If a member of your family is diagnosed with schizophrenia, going through treatment and life all together is difficult. You will see this person at low points, high points, and in need of help and encouragement. You should do your best to stick by them to encourage their improvement. Here are some things you can do:
- Patience and acceptance of their disorder: This will help your loved one, your family and your friends deal with the challenges of this disorder, while still enjoying life. Symptoms can change over time, but the disorder will stay present. Episodes of delusion won’t go away with reasoning, so instead, empathize with that person’s feelings. Recovery is not a short process. Setting realistic expectations and helping your loved one set reasonable goals is what will be more helpful.

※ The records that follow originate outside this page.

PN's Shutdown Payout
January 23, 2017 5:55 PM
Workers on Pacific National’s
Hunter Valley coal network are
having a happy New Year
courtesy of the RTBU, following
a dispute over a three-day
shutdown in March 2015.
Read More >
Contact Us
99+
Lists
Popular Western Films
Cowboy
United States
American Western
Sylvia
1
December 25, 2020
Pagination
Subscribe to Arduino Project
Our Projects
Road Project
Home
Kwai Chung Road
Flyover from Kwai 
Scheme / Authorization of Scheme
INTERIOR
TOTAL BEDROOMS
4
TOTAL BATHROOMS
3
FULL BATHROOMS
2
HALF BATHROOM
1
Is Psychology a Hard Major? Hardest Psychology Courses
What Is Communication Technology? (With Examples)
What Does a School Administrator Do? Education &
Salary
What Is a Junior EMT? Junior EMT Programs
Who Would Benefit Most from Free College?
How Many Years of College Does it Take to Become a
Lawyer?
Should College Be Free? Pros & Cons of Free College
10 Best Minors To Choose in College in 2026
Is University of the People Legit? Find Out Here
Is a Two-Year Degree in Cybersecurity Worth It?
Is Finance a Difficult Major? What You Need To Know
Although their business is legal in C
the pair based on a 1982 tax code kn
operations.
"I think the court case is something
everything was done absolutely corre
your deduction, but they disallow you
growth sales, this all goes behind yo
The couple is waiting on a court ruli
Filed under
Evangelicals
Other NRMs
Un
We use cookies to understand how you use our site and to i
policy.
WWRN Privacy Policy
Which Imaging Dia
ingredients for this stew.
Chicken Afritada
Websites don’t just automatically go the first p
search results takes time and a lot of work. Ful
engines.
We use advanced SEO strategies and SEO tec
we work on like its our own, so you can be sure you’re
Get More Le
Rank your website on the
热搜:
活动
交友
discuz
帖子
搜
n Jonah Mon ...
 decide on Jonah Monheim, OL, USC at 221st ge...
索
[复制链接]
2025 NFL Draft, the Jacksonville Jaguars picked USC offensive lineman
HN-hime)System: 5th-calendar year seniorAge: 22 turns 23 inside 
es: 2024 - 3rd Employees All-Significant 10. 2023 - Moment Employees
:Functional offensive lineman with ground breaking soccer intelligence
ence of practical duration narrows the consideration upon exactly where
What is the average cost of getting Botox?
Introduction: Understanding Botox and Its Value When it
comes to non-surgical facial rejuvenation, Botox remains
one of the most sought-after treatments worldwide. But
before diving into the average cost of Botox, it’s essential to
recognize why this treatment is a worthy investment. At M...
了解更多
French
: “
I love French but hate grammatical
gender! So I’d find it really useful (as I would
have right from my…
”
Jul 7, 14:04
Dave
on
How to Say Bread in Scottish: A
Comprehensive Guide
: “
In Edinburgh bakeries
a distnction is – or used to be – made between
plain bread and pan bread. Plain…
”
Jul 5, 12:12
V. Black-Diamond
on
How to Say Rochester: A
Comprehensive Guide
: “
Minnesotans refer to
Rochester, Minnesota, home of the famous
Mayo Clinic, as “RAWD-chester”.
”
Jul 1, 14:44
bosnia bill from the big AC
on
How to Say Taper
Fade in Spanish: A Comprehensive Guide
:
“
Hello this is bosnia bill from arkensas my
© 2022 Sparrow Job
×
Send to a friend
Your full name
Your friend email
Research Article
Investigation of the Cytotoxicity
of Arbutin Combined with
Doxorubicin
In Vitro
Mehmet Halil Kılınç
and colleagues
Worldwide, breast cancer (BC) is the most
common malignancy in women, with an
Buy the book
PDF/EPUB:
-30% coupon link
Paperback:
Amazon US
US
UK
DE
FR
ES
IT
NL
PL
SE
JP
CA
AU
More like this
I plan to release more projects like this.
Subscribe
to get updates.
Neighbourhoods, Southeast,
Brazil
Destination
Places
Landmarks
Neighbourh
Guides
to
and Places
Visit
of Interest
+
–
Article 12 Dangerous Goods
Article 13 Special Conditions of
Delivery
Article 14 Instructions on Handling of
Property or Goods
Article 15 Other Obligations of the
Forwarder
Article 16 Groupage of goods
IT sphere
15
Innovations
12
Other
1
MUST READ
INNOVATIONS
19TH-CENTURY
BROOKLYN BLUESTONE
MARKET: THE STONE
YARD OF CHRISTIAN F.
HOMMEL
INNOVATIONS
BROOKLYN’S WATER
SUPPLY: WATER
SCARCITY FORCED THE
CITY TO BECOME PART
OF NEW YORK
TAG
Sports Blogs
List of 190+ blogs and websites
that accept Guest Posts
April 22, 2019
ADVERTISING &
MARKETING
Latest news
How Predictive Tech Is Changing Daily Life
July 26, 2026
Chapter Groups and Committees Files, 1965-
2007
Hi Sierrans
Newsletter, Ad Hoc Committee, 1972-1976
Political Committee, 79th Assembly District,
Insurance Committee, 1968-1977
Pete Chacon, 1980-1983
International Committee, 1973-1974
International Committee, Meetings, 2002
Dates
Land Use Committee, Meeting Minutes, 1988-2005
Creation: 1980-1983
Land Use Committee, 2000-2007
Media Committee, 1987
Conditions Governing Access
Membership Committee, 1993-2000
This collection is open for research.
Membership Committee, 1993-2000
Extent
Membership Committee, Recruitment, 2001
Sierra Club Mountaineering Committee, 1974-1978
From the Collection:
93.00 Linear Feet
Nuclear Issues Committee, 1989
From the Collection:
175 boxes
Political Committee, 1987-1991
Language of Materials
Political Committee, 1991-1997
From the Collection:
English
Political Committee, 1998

- Ask your family member if they are thinking about hurting themselves: About 40 of 100 people with schizophrenia attempt suicide. 10 of them are successful. It is something you should not be afraid to talk about openly.
- Learn about schizophrenia and participate in treatment: According to research, being involved in a family member’s treatment and learning about schizophrenia can help in their recovery. Your knowledge can help you better support your family member with managing symptoms, handling setbacks, and working towards recovery. You should look into psychoeducation for families. This can be very helpful.
- Encourage the use of medication: It is important for your loved one to use their medication regularly. This can reduce the chance of relapses. Side effects are serious and they can make your loved one stop using medication. However you should encourage your loved one to talk to their prescriber about the side effects. By knowing about them beforehand, they will increase the chances of finding the medication that is right for your loved one. You can help research side effects and different medications too.
- Watch for signs of relapse: This disorder can come and go. You may see your loved one show improvement and decline. You should be prepared for times of relapse. When possible, you should work with them to establish a crisis plan and a plan on how to handle potential relapse warning signs.
- Stay hopeful: Stay positive. There are people with schizophrenia that recover and live full, healthy, and productive lives. Find ways to have fun and enjoy life with your loved one. By seeing you happy, it can give them hope as well.